# What you will do
Everything from the line containing "text: Network ->" through the last line of the listing below should be returned exactly, except for pictures.

Segment Start: Exercise input

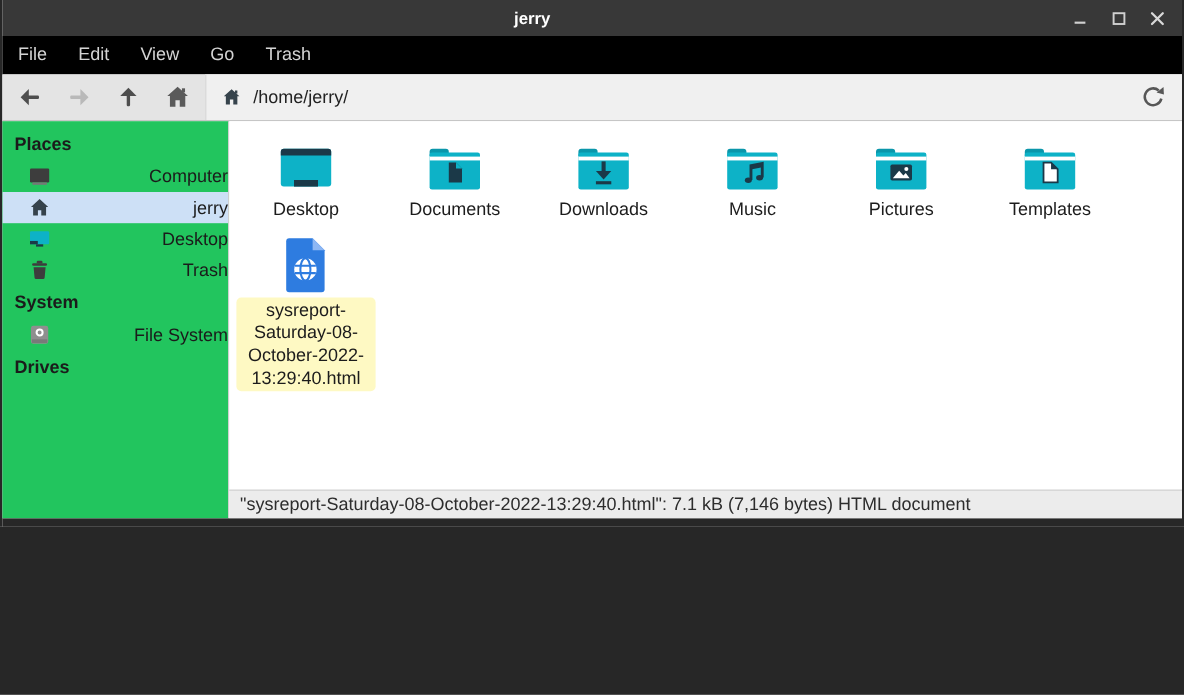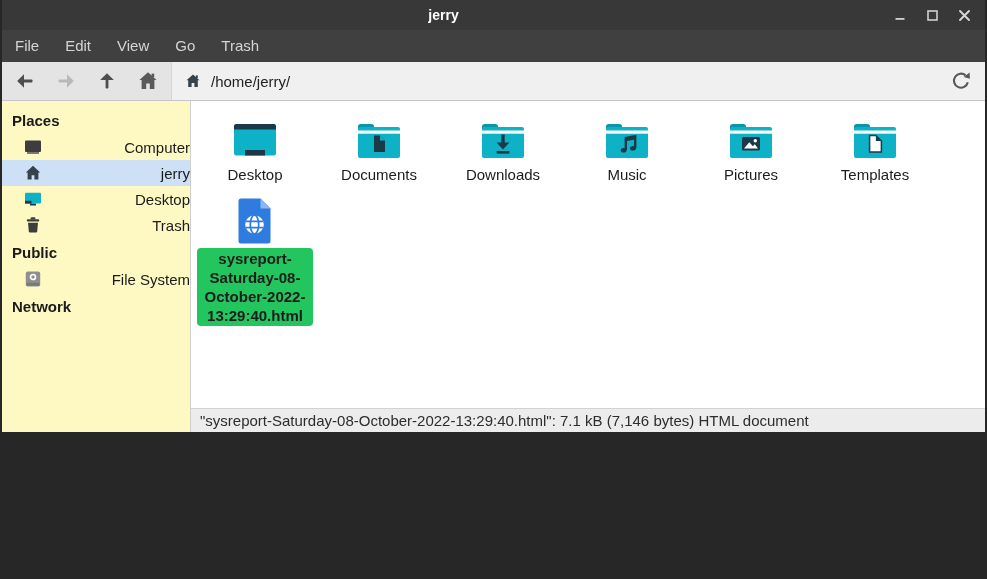"File" .menubar { background: #404040 -> #000000 }
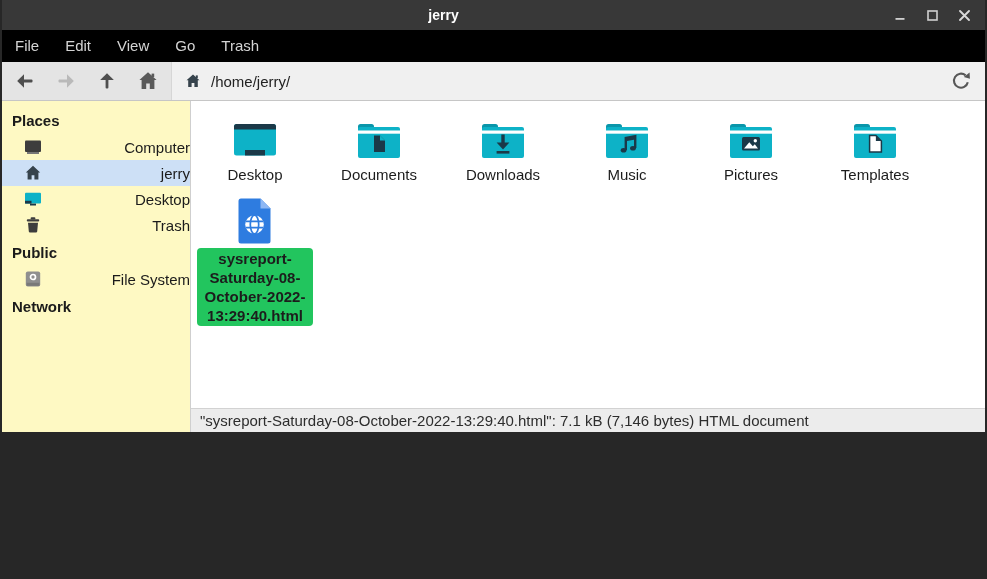"Places" .sidebar { background: #fef9c3 -> #22c55e }
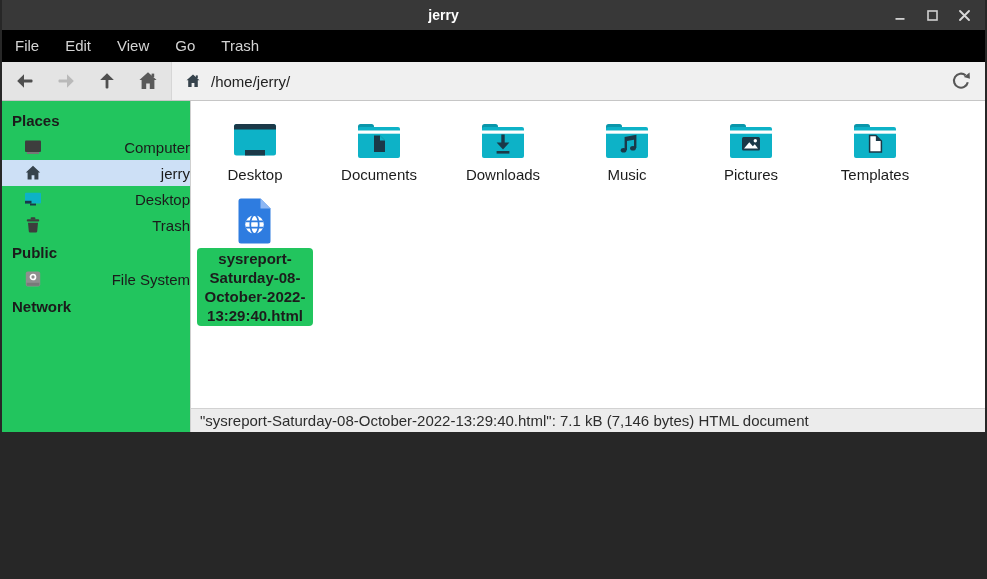"Public" div.side-header { text: Public -> System }
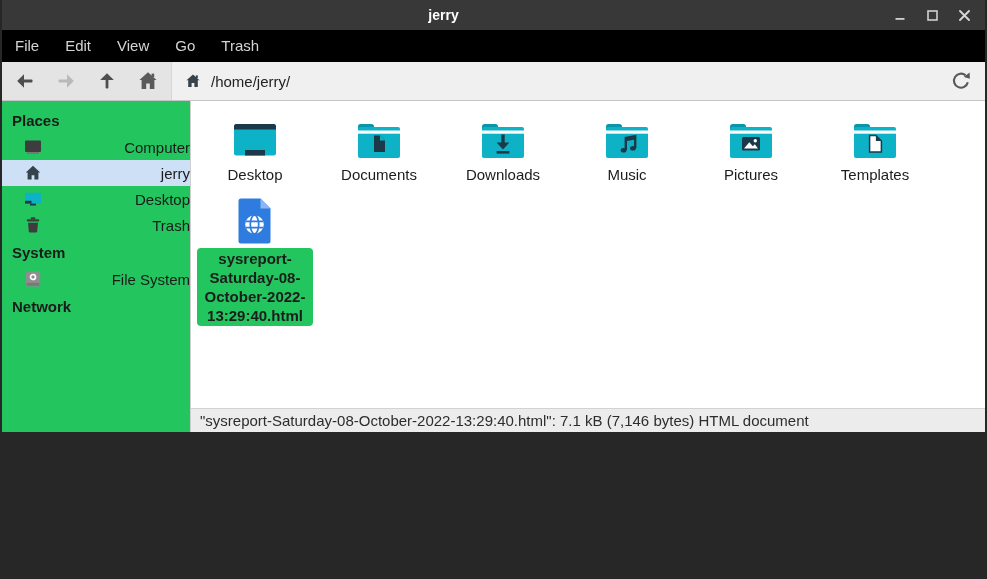"sysreport-Saturday-08-October-2022-13:29" .cell.selected .flabel { background: #22c55e -> #fef9c3; font-weight: bold -> none }
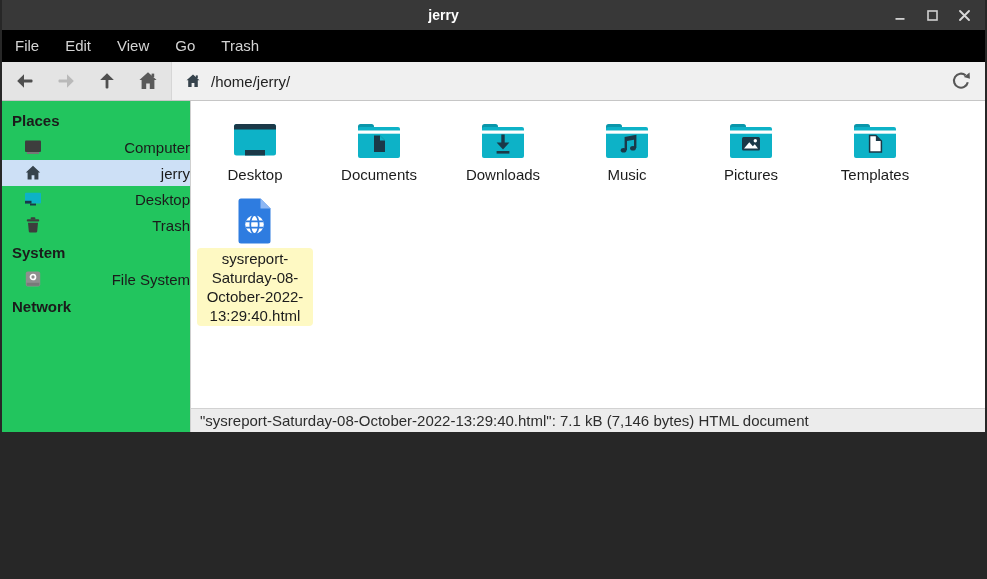"Network" div.side-header { text: Network -> Drives }
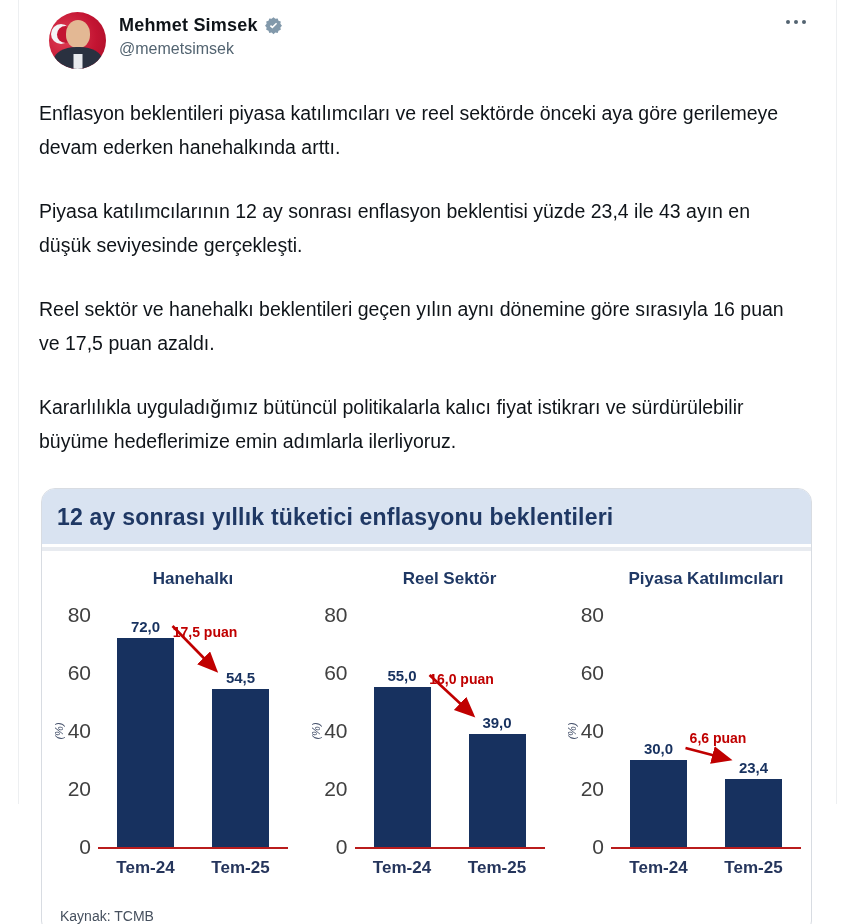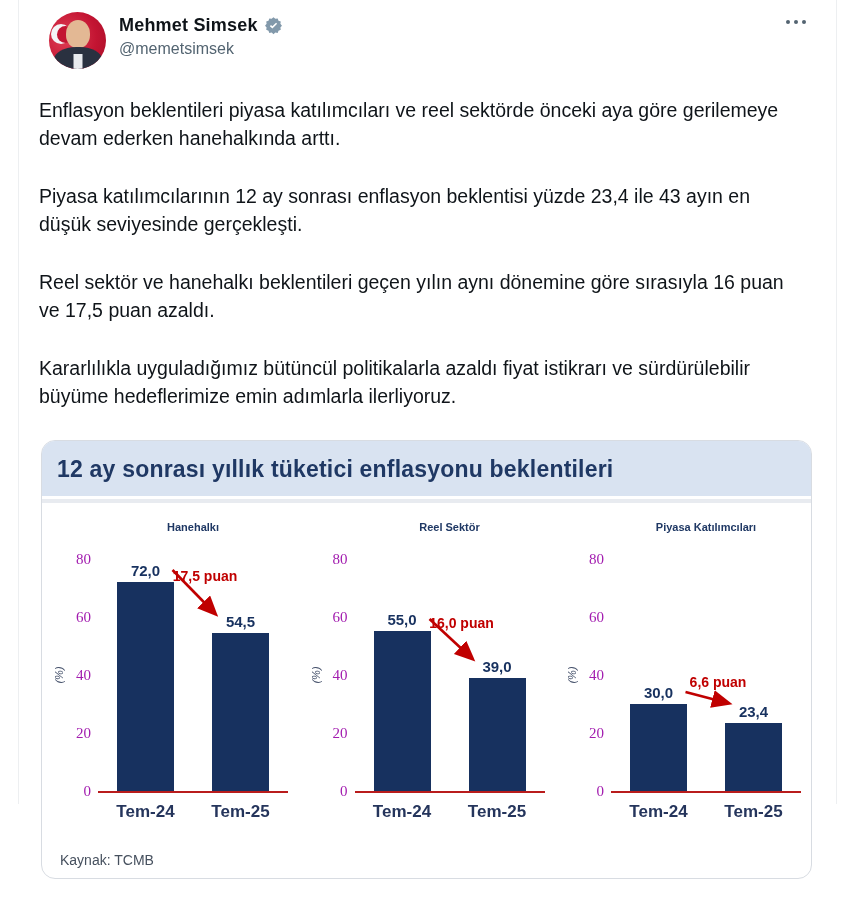"Enflasyon beklentileri piyasa" .tweet-text p { line-height: 28px -> 34px }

Segment End: Exercise input

# Answer to the exercise
"Network" div.side-header { text: Network -> Drives }
"Enflasyon beklentileri piyasa" .tweet-text p { line-height: 28px -> 34px }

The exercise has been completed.